Park stated that the group was formed as an immediate response to recent Trump policy decisions.

“I felt pretty discouraged by the [Trump's recent] election and the news about his executive orders. I used to be part of Amnesty International back in high school, and one of the things we would do is write letters to authorities just to express our views,” Park said. “Last night, I was speaking to Nicholas Wu and I was saying that maybe it would be good to create a larger-scale version of this, because I know many students are feeling discouraged and they don't really have an outlet.”

“After we had the idea, we started contacting the heads of minority groups on campus and had a meeting today,” she added.

“The meeting itself was a way for us to feel out where we were, what we want to accomplish in the near future and in the long term, and what were our organizing principles and mission statement,” vice president of the Latino Graduate Student Association Brandon Hunter GS said.

"It was really encouraging and a really refreshing sight to see so many people from different organizations come and join together to try and make a difference,” added Princeton Latinos and Amigos media co-chair Sarah Prieto '19.

The group’s current goals are to be officially recognized as a campus organization bythe Office of the Dean of Undergraduate Students and to hold a day of action in February.

According to Negron-Reichard, the day of action is “a day where we can do phone banking or write to Congressmen to voice our concerns and try to use our power as constituents to move public policy.”

“We want to put some kind of Day of Action together to raise awareness, to get Princeton students who might feel like they want to do something but are really unsure what they can do or how they can do it,” Hunter said. He added that the group would like to hold a day of action earlier rather than later, in order to harness momentum generated by the most recent executive orders regarding sanctuary cities and the border wall.

"This event will be used to have one campus-wide phone bank where students can call Congressmen and representatives from New Jersey and their respective hometowns,” Prieto said. “So we'll have different phone stations, along with a list of major cities and their Congressmen's phone numbers and contact information. We'll give them a chance to either call or write a personal, handwritten letter to send to their Congressmen. Currently, the major issues are [the] Dakota Pipeline, the wall, and Syrian immigration, but probably more policies will come up in the next few weeks.”

Looking forward, the founding members of the organization hope to spread their ideas and establish communication with other universities.

“We definitely expect more groups like this to pop up throughout the United States.
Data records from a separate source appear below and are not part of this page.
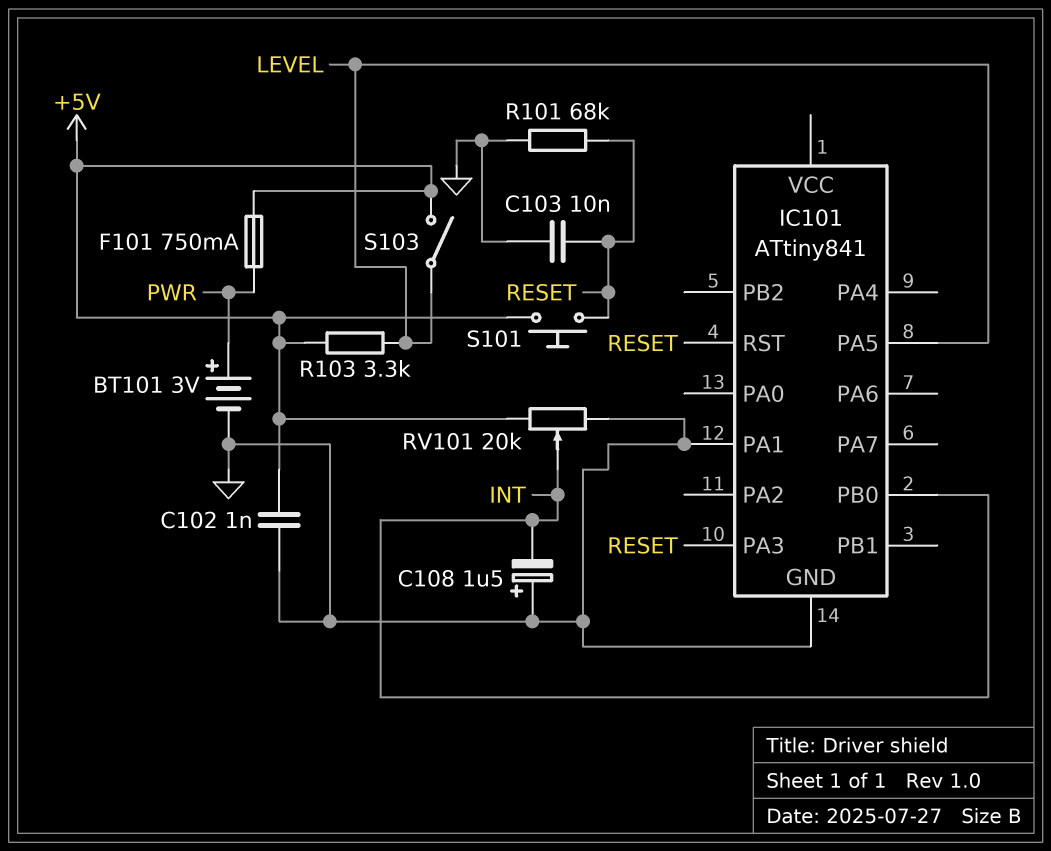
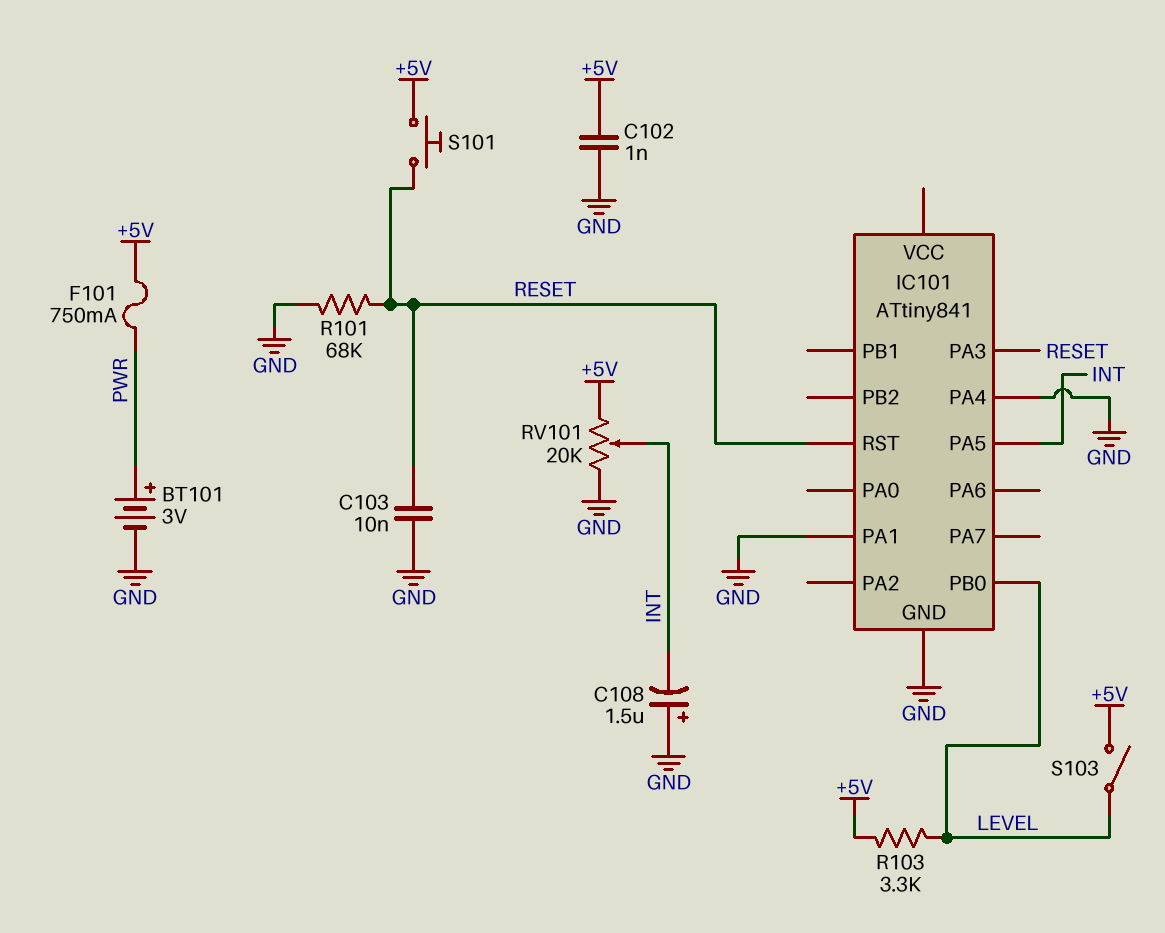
IC101 pin PA4: none -> GND
IC101 pin PA5: LEVEL -> INT
IC101 pin PB0: INT -> LEVEL

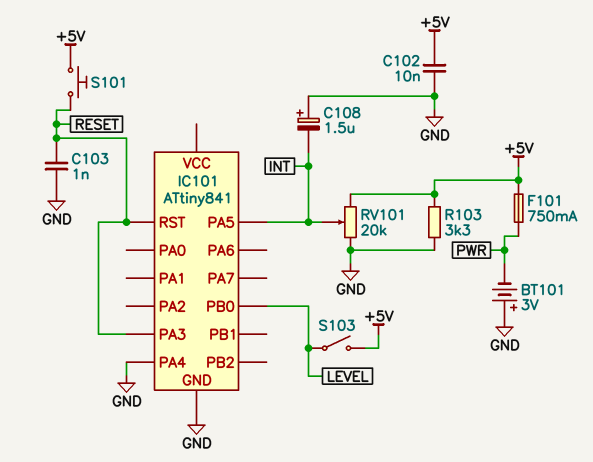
BT101: 3V (plus PWR, minus GND) -> 3V (plus GND, minus PWR)
C102: 1nF (+5V, GND) -> 10nF (+5V, GND)
C103: 10nF (GND, RESET) -> 1nF (GND, RESET)
IC101 pin PA1: GND -> none
R101: 68k (GND, RESET) -> none
R103: 3.3k (+5V, LEVEL) -> 3.3k (+5V, GND)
We're keeping a close eye on other groups that might emerge and start having conversations on what we might do on a national scale,” Negron-Reichard said.

“I think a long-term goal just for the year is to transform the anger that we have, that right now is pretty much limited to Facebook posts and arguments on those threads, into actual action, rather than just sitting at home being angry,” Prieto added.

Park said that the idea to form a justice advocacy group has already attracted interest from the student body: a sign-up list of students looking to get involved has garnered close to 100 names and numbers since its creation Tuesday night.

“I think that once the group is more well organized and more well established, and once the Day of Action event kicks off, there definitely will be interest in students having their voices heard,” Park said. “That's what we're going for — having students come together and take action.”